◆ Text segment

——

I love 4x14 (or 4.5x14) snares for jazz and have quite a few. Great for brushes, you can leave them wide open, and not have to worry about them getting away from you with sticks, nice cross stick sound. You can tune them down a bit, and get a nice throaty (without being "loud") sound, and if you play rimshot they seen to be more balanced with the "natural" snare sound (to me.) As I said I love them. However, I also love 8" snares for jazz too, because of their wonderful snares off sound (they sound like a tom, instead of a timbale.)

I would never use a 13" snare for jazz. I have never played any 13 snare that I could get a nice cross stick sound from, and playing brushes on a 13 would probably feel really weird. But that's just me.

As originally linked, Peter Erskine had Yamaha build him a 4" signature in Birch (I have and love that one,) he had DW build him a 4" snare too.

Jeff Watts has a 4" Sonor that he plays A LOT, and it sounds great!!!!

Those old pix of Roy (that are included in this thread,) have him playing one of those old Ludwig's (what were they called?) I have one of those too. Great drum that I used for years, and then the lugs started to twist a bit, so now it gets babied a bit. I'm not sure if Roy is playing that drum on the Trane clip. Roy's snare on that records sounds much brighter than this Ludwig 4's.

Papa Jo had an infamous 4" Black Beauty that he played, and it wound up in Billy Cobham's possession, and then John Riley's, and then Dennis Chambers'. John also had a 4" Yamaha that he used for a long time (maybe influenced by the BB.)

As pictured Max's "signature drums" was a Gretsch 4" (but the included picture in this thread doesn't look like the Max Signature to me, I could be wrong though.) I still have yet to see a clear picture of Max playing his sig Gretsch (but the one in this thread MIGHT be the one picture, I can't tell.)

——

◆ Problems to solve
a) In the post on jazz snare drums, which company built Peter Erskine's 4" signature snare in birch?
b) Rewrite the paragraph of the post on jazz snare drums that begins "Papa Jo had an infamous 4" Black Beauty" as a short list, keeping its main facts.
c) Continue the post on jazz snare drums from where it stops.
The listing after this point is separate material and is not part of the post on jazz snare drums.

◆ Recorded information
——

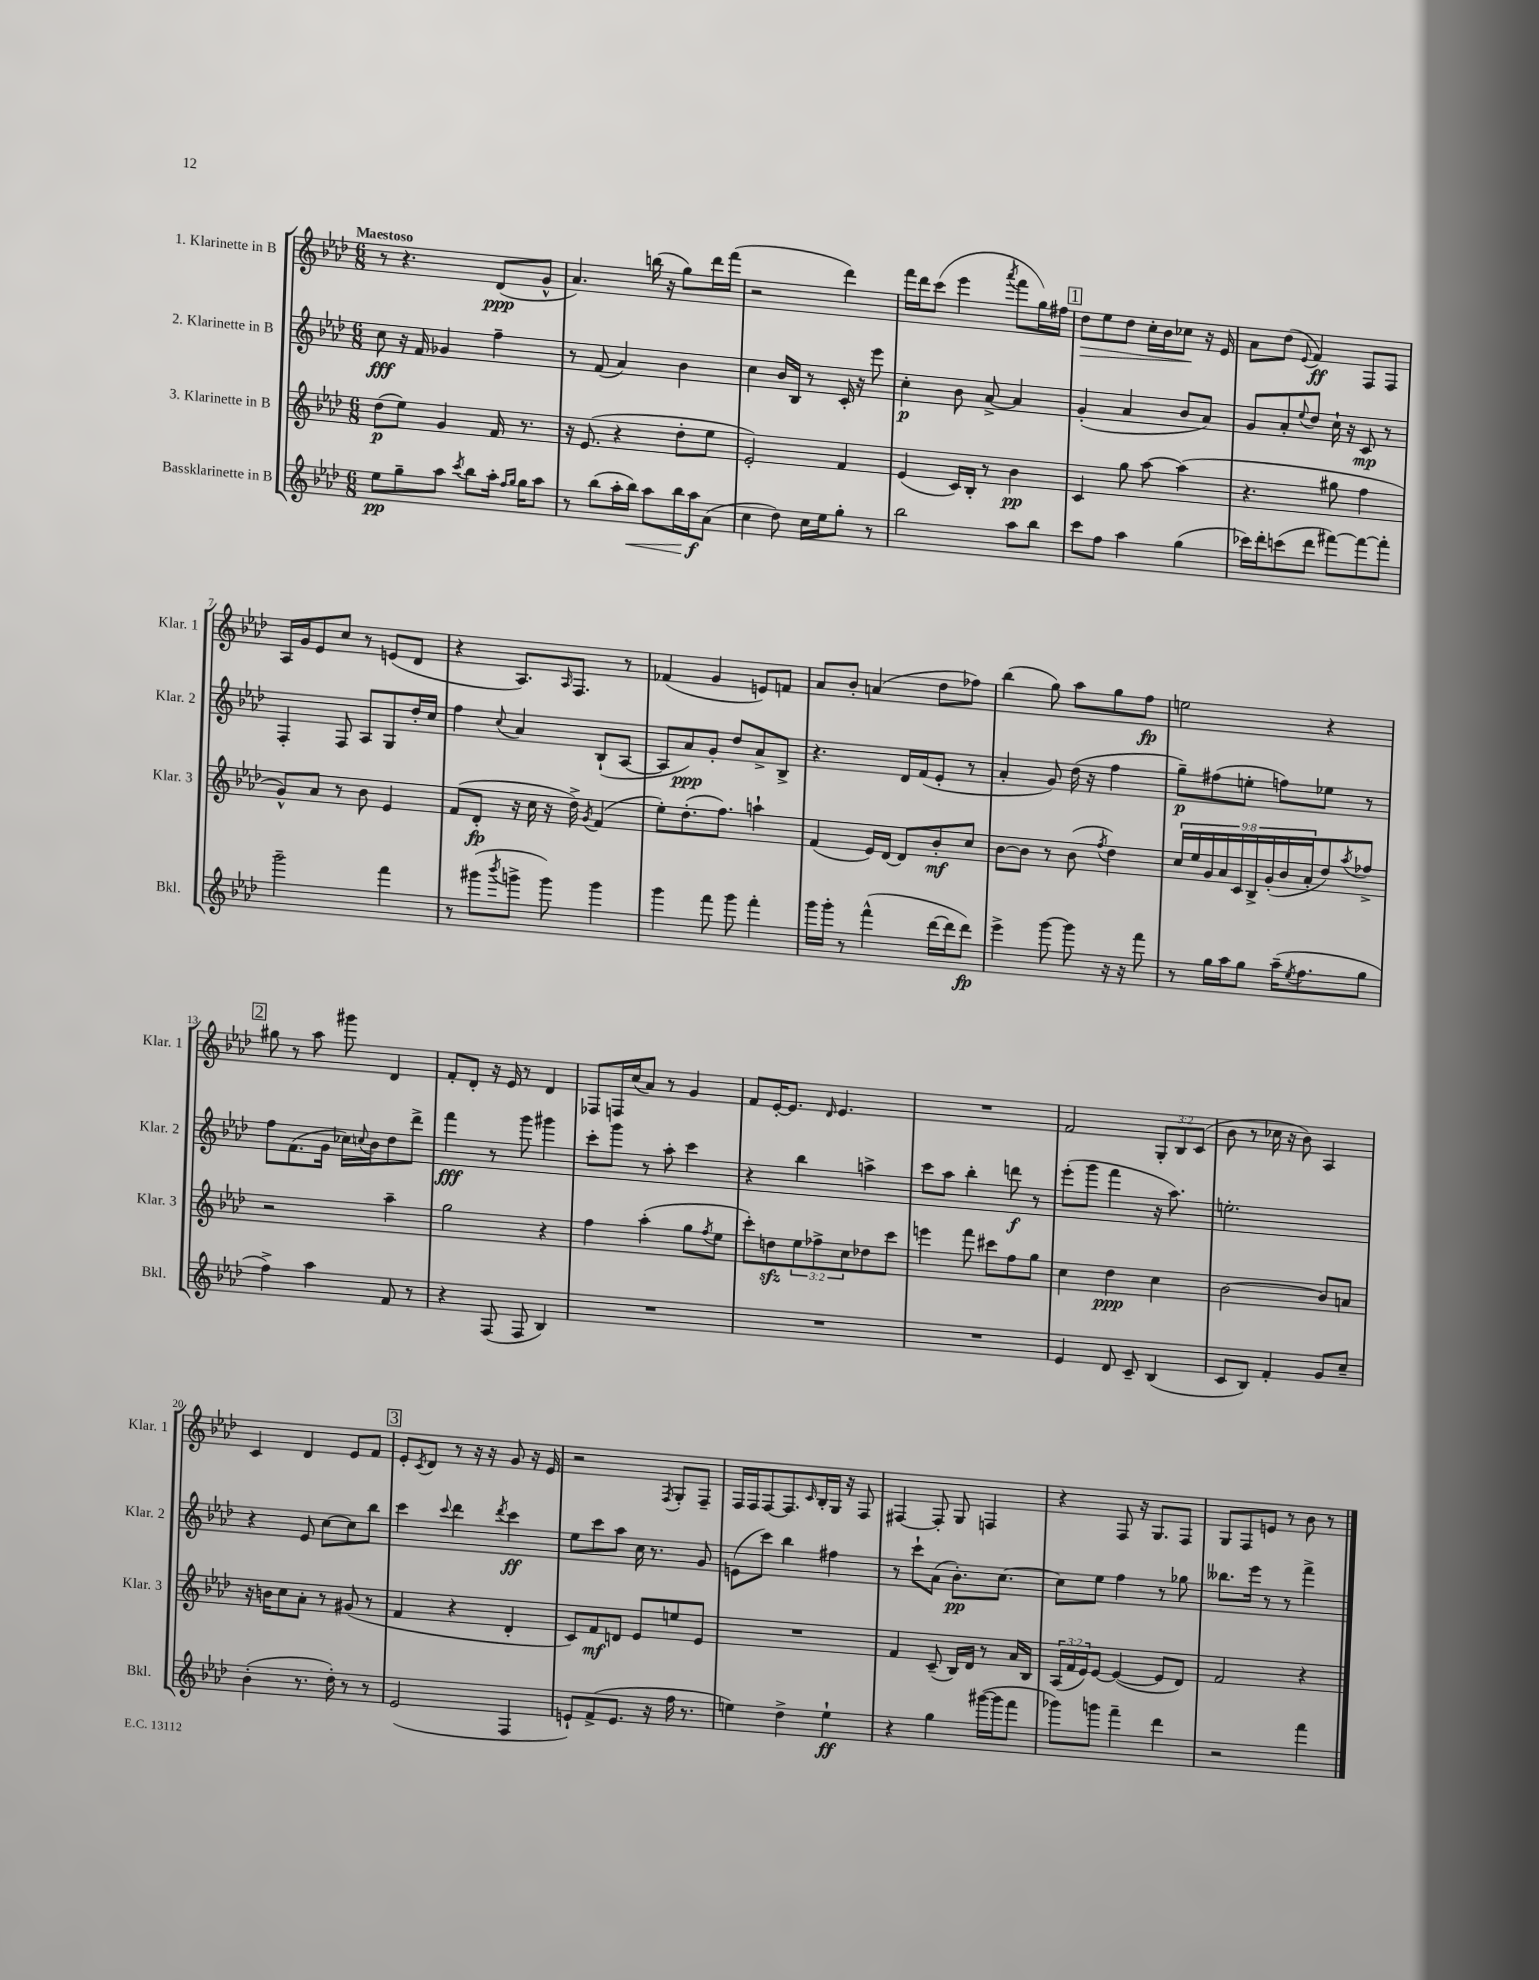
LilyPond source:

——

◆ Responses to the exercise
a) Yamaha built it.

b)
- Papa Jo played an infamous 4" Black Beauty.
- The drum passed to Billy Cobham, then to John Riley, then to Dennis Chambers.
- John also used a 4" Yamaha for a long time, maybe influenced by the Black Beauty.

c)
Marvin "Smitty" Smith had a signature 4" Copper that he actually played, and it sounded really good too. I have also seen Jack DeJohnette use a 4" Sonor Bronze a few times too.

One of the "Buddy gear nuts" with tell you about Buddy using a 4" (I forget which brand, Slingerland?)

I contend that part of the 4" drum craze in the studios in the 90's was the fact that Drum Paradise has a 4" Lang, that everyone (Vinnie, JR, Keltner, Erskine, etc...) rented, fell in LOVE with, and tried to have their companies replicate. Larrie Londin also had two 4" that he LOVED (4x15 and a 4x14 old Ludwig two piece NOB or BB's.) But that's not jazz.

Ironically, I have a bunch of 4 and 4.5 snares that I love, and a whole lot of 6.5's that I love. I even have a few 7's and 8's that I love. But except for my vintage 5" Black Beauty, and my Yamaha Copper, and Bamboo, I don't own a bunch of 5" or 5.5 snares that I LOVE (and I have a few.)

IMG_1169.jpg


But again, that's just me! That's what Joe is referring to as "finding YOUR voice."

Hope that helps!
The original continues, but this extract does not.